§ **Action item**
Reproduce the line that contains "nose: (425, 612)" and every line after it through the end of the records, exactly, with nothing added.

Human pose keypoint data
——

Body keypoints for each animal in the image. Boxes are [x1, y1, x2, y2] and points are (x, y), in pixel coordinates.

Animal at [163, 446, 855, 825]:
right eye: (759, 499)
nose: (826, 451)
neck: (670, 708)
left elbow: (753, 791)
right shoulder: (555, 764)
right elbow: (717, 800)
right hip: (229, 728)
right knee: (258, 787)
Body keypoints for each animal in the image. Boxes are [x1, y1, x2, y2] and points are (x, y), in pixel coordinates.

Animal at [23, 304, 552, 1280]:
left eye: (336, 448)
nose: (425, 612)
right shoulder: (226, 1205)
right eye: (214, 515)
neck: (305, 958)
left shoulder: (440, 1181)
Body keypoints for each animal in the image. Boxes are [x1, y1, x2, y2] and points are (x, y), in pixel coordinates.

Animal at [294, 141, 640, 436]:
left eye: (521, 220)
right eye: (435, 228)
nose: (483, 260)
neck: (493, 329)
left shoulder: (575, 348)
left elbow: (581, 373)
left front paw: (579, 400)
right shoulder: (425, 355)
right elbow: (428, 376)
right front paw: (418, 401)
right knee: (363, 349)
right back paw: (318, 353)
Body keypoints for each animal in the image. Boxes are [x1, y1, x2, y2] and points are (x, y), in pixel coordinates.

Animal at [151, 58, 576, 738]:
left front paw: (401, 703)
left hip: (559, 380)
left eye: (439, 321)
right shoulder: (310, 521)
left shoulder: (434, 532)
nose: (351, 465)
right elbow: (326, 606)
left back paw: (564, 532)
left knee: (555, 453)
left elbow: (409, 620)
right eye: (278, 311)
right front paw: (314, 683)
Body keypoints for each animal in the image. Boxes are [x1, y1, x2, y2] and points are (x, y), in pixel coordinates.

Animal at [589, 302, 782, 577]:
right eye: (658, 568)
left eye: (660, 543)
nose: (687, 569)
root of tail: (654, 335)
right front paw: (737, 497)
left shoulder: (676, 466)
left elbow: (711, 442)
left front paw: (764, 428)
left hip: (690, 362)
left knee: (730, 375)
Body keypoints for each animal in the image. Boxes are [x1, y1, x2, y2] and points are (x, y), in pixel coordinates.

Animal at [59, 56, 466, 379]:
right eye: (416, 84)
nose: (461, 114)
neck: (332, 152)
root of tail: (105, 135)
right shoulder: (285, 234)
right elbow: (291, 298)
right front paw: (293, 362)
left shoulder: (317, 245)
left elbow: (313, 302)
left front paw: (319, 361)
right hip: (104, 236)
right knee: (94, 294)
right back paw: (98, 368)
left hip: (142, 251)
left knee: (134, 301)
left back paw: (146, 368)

——

§ **Response below**
nose: (425, 612)
right shoulder: (226, 1205)
right eye: (214, 515)
neck: (305, 958)
left shoulder: (440, 1181)
Body keypoints for each animal in the image. Boxes are [x1, y1, x2, y2] and points are (x, y), in pixel coordinates.

Animal at [294, 141, 640, 436]:
left eye: (521, 220)
right eye: (435, 228)
nose: (483, 260)
neck: (493, 329)
left shoulder: (575, 348)
left elbow: (581, 373)
left front paw: (579, 400)
right shoulder: (425, 355)
right elbow: (428, 376)
right front paw: (418, 401)
right knee: (363, 349)
right back paw: (318, 353)
Body keypoints for each animal in the image. Boxes are [x1, y1, x2, y2] and points are (x, y), in pixel coordinates.

Animal at [151, 58, 576, 738]:
left front paw: (401, 703)
left hip: (559, 380)
left eye: (439, 321)
right shoulder: (310, 521)
left shoulder: (434, 532)
nose: (351, 465)
right elbow: (326, 606)
left back paw: (564, 532)
left knee: (555, 453)
left elbow: (409, 620)
right eye: (278, 311)
right front paw: (314, 683)
Body keypoints for each animal in the image. Boxes are [x1, y1, x2, y2] and points are (x, y), in pixel coordinates.

Animal at [589, 302, 782, 577]:
right eye: (658, 568)
left eye: (660, 543)
nose: (687, 569)
root of tail: (654, 335)
right front paw: (737, 497)
left shoulder: (676, 466)
left elbow: (711, 442)
left front paw: (764, 428)
left hip: (690, 362)
left knee: (730, 375)
Body keypoints for each animal in the image. Boxes are [x1, y1, x2, y2] and points are (x, y), in pixel coordinates.

Animal at [59, 56, 466, 379]:
right eye: (416, 84)
nose: (461, 114)
neck: (332, 152)
root of tail: (105, 135)
right shoulder: (285, 234)
right elbow: (291, 298)
right front paw: (293, 362)
left shoulder: (317, 245)
left elbow: (313, 302)
left front paw: (319, 361)
right hip: (104, 236)
right knee: (94, 294)
right back paw: (98, 368)
left hip: (142, 251)
left knee: (134, 301)
left back paw: (146, 368)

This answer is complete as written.